- _AIM OF THE EXERCISE_
Can you retype every record below exactly as written?

- _DATASET RECORDS_
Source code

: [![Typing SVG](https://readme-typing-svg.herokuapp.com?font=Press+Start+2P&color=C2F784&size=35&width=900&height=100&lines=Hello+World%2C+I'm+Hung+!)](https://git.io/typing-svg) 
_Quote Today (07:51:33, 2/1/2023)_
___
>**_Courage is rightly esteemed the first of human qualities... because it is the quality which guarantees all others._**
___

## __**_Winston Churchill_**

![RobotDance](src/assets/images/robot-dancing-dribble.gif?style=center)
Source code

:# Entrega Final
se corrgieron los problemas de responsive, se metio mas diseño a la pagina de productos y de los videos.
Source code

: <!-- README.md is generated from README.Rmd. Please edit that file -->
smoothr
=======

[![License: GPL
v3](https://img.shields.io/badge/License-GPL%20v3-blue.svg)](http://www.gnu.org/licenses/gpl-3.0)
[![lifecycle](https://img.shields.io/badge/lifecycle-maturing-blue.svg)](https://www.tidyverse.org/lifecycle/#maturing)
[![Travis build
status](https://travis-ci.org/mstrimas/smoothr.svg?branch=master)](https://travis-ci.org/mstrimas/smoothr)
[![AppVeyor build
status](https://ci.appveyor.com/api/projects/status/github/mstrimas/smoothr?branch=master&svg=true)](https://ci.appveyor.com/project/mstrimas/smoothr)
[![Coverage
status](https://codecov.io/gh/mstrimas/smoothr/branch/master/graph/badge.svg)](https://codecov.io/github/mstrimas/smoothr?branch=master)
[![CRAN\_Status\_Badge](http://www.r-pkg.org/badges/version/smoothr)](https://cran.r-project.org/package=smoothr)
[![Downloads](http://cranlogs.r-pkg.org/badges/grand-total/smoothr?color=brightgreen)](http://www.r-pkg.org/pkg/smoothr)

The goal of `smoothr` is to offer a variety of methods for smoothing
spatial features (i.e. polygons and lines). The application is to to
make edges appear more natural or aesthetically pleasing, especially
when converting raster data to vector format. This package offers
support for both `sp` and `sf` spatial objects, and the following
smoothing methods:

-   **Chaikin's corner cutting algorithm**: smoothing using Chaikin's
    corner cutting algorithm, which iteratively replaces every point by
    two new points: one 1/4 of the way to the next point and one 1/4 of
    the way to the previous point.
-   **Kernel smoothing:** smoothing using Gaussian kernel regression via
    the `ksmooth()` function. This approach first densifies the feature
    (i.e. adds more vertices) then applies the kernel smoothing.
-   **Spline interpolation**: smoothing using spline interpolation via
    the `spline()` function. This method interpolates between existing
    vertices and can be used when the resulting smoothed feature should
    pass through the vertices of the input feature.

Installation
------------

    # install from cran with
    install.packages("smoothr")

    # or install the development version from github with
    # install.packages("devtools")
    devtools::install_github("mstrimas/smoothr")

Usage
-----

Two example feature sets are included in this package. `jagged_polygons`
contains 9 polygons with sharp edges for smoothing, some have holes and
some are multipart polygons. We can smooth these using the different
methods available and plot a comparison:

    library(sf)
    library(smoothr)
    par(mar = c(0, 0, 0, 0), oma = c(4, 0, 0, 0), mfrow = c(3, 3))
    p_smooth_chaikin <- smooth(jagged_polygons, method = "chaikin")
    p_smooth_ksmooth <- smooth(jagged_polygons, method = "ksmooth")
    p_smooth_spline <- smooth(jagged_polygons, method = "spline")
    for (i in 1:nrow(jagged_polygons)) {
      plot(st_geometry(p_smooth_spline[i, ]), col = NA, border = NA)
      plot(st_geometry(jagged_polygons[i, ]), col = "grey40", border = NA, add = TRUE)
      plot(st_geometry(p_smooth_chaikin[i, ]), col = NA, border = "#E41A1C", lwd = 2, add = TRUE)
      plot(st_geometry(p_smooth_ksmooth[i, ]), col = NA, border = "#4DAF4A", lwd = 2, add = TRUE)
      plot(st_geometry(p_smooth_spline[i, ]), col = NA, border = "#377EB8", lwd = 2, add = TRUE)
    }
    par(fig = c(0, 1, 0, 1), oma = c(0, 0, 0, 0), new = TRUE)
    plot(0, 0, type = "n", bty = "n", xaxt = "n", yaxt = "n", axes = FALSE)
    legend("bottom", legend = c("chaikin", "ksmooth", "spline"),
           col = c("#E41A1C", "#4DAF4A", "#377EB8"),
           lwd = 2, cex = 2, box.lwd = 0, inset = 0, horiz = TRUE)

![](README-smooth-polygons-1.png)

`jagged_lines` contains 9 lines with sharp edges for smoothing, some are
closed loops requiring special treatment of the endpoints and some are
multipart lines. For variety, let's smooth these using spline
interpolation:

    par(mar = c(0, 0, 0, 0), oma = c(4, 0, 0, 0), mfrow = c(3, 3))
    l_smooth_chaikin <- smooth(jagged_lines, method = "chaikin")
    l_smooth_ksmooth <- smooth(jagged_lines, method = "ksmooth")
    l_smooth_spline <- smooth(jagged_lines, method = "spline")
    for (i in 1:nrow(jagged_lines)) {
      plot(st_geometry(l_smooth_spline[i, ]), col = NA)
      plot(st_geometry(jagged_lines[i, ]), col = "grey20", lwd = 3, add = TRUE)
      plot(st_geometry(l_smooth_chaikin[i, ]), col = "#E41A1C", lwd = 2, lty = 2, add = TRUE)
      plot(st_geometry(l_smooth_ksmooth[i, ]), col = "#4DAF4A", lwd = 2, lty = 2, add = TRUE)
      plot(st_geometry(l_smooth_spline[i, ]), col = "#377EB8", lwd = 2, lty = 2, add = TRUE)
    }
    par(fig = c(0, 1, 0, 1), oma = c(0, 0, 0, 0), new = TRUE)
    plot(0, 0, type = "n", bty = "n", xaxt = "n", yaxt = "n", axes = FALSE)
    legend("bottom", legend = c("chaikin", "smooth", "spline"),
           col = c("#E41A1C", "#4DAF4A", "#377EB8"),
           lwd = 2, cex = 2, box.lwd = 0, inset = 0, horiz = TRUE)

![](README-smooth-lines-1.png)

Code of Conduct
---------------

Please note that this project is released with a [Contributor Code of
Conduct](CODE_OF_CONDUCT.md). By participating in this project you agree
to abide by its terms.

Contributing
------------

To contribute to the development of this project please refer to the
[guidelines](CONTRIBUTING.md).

- _RESPONSE BOX_
Source code

: [![Typing SVG](https://readme-typing-svg.herokuapp.com?font=Press+Start+2P&color=C2F784&size=35&width=900&height=100&lines=Hello+World%2C+I'm+Hung+!)](https://git.io/typing-svg) 
_Quote Today (07:51:33, 2/1/2023)_
___
>**_Courage is rightly esteemed the first of human qualities... because it is the quality which guarantees all others._**
___

## __**_Winston Churchill_**

![RobotDance](src/assets/images/robot-dancing-dribble.gif?style=center)
Source code

:# Entrega Final
se corrgieron los problemas de responsive, se metio mas diseño a la pagina de productos y de los videos.
Source code

: <!-- README.md is generated from README.Rmd. Please edit that file -->
smoothr
=======

[![License: GPL
v3](https://img.shields.io/badge/License-GPL%20v3-blue.svg)](http://www.gnu.org/licenses/gpl-3.0)
[![lifecycle](https://img.shields.io/badge/lifecycle-maturing-blue.svg)](https://www.tidyverse.org/lifecycle/#maturing)
[![Travis build
status](https://travis-ci.org/mstrimas/smoothr.svg?branch=master)](https://travis-ci.org/mstrimas/smoothr)
[![AppVeyor build
status](https://ci.appveyor.com/api/projects/status/github/mstrimas/smoothr?branch=master&svg=true)](https://ci.appveyor.com/project/mstrimas/smoothr)
[![Coverage
status](https://codecov.io/gh/mstrimas/smoothr/branch/master/graph/badge.svg)](https://codecov.io/github/mstrimas/smoothr?branch=master)
[![CRAN\_Status\_Badge](http://www.r-pkg.org/badges/version/smoothr)](https://cran.r-project.org/package=smoothr)
[![Downloads](http://cranlogs.r-pkg.org/badges/grand-total/smoothr?color=brightgreen)](http://www.r-pkg.org/pkg/smoothr)

The goal of `smoothr` is to offer a variety of methods for smoothing
spatial features (i.e. polygons and lines). The application is to to
make edges appear more natural or aesthetically pleasing, especially
when converting raster data to vector format. This package offers
support for both `sp` and `sf` spatial objects, and the following
smoothing methods:

-   **Chaikin's corner cutting algorithm**: smoothing using Chaikin's
    corner cutting algorithm, which iteratively replaces every point by
    two new points: one 1/4 of the way to the next point and one 1/4 of
    the way to the previous point.
-   **Kernel smoothing:** smoothing using Gaussian kernel regression via
    the `ksmooth()` function. This approach first densifies the feature
    (i.e. adds more vertices) then applies the kernel smoothing.
-   **Spline interpolation**: smoothing using spline interpolation via
    the `spline()` function. This method interpolates between existing
    vertices and can be used when the resulting smoothed feature should
    pass through the vertices of the input feature.

Installation
------------

    # install from cran with
    install.packages("smoothr")

    # or install the development version from github with
    # install.packages("devtools")
    devtools::install_github("mstrimas/smoothr")

Usage
-----

Two example feature sets are included in this package. `jagged_polygons`
contains 9 polygons with sharp edges for smoothing, some have holes and
some are multipart polygons. We can smooth these using the different
methods available and plot a comparison:

    library(sf)
    library(smoothr)
    par(mar = c(0, 0, 0, 0), oma = c(4, 0, 0, 0), mfrow = c(3, 3))
    p_smooth_chaikin <- smooth(jagged_polygons, method = "chaikin")
    p_smooth_ksmooth <- smooth(jagged_polygons, method = "ksmooth")
    p_smooth_spline <- smooth(jagged_polygons, method = "spline")
    for (i in 1:nrow(jagged_polygons)) {
      plot(st_geometry(p_smooth_spline[i, ]), col = NA, border = NA)
      plot(st_geometry(jagged_polygons[i, ]), col = "grey40", border = NA, add = TRUE)
      plot(st_geometry(p_smooth_chaikin[i, ]), col = NA, border = "#E41A1C", lwd = 2, add = TRUE)
      plot(st_geometry(p_smooth_ksmooth[i, ]), col = NA, border = "#4DAF4A", lwd = 2, add = TRUE)
      plot(st_geometry(p_smooth_spline[i, ]), col = NA, border = "#377EB8", lwd = 2, add = TRUE)
    }
    par(fig = c(0, 1, 0, 1), oma = c(0, 0, 0, 0), new = TRUE)
    plot(0, 0, type = "n", bty = "n", xaxt = "n", yaxt = "n", axes = FALSE)
    legend("bottom", legend = c("chaikin", "ksmooth", "spline"),
           col = c("#E41A1C", "#4DAF4A", "#377EB8"),
           lwd = 2, cex = 2, box.lwd = 0, inset = 0, horiz = TRUE)

![](README-smooth-polygons-1.png)

`jagged_lines` contains 9 lines with sharp edges for smoothing, some are
closed loops requiring special treatment of the endpoints and some are
multipart lines. For variety, let's smooth these using spline
interpolation:

    par(mar = c(0, 0, 0, 0), oma = c(4, 0, 0, 0), mfrow = c(3, 3))
    l_smooth_chaikin <- smooth(jagged_lines, method = "chaikin")
    l_smooth_ksmooth <- smooth(jagged_lines, method = "ksmooth")
    l_smooth_spline <- smooth(jagged_lines, method = "spline")
    for (i in 1:nrow(jagged_lines)) {
      plot(st_geometry(l_smooth_spline[i, ]), col = NA)
      plot(st_geometry(jagged_lines[i, ]), col = "grey20", lwd = 3, add = TRUE)
      plot(st_geometry(l_smooth_chaikin[i, ]), col = "#E41A1C", lwd = 2, lty = 2, add = TRUE)
      plot(st_geometry(l_smooth_ksmooth[i, ]), col = "#4DAF4A", lwd = 2, lty = 2, add = TRUE)
      plot(st_geometry(l_smooth_spline[i, ]), col = "#377EB8", lwd = 2, lty = 2, add = TRUE)
    }
    par(fig = c(0, 1, 0, 1), oma = c(0, 0, 0, 0), new = TRUE)
    plot(0, 0, type = "n", bty = "n", xaxt = "n", yaxt = "n", axes = FALSE)
    legend("bottom", legend = c("chaikin", "smooth", "spline"),
           col = c("#E41A1C", "#4DAF4A", "#377EB8"),
           lwd = 2, cex = 2, box.lwd = 0, inset = 0, horiz = TRUE)

![](README-smooth-lines-1.png)

Code of Conduct
---------------

Please note that this project is released with a [Contributor Code of
Conduct](CODE_OF_CONDUCT.md). By participating in this project you agree
to abide by its terms.

Contributing
------------

To contribute to the development of this project please refer to the
[guidelines](CONTRIBUTING.md).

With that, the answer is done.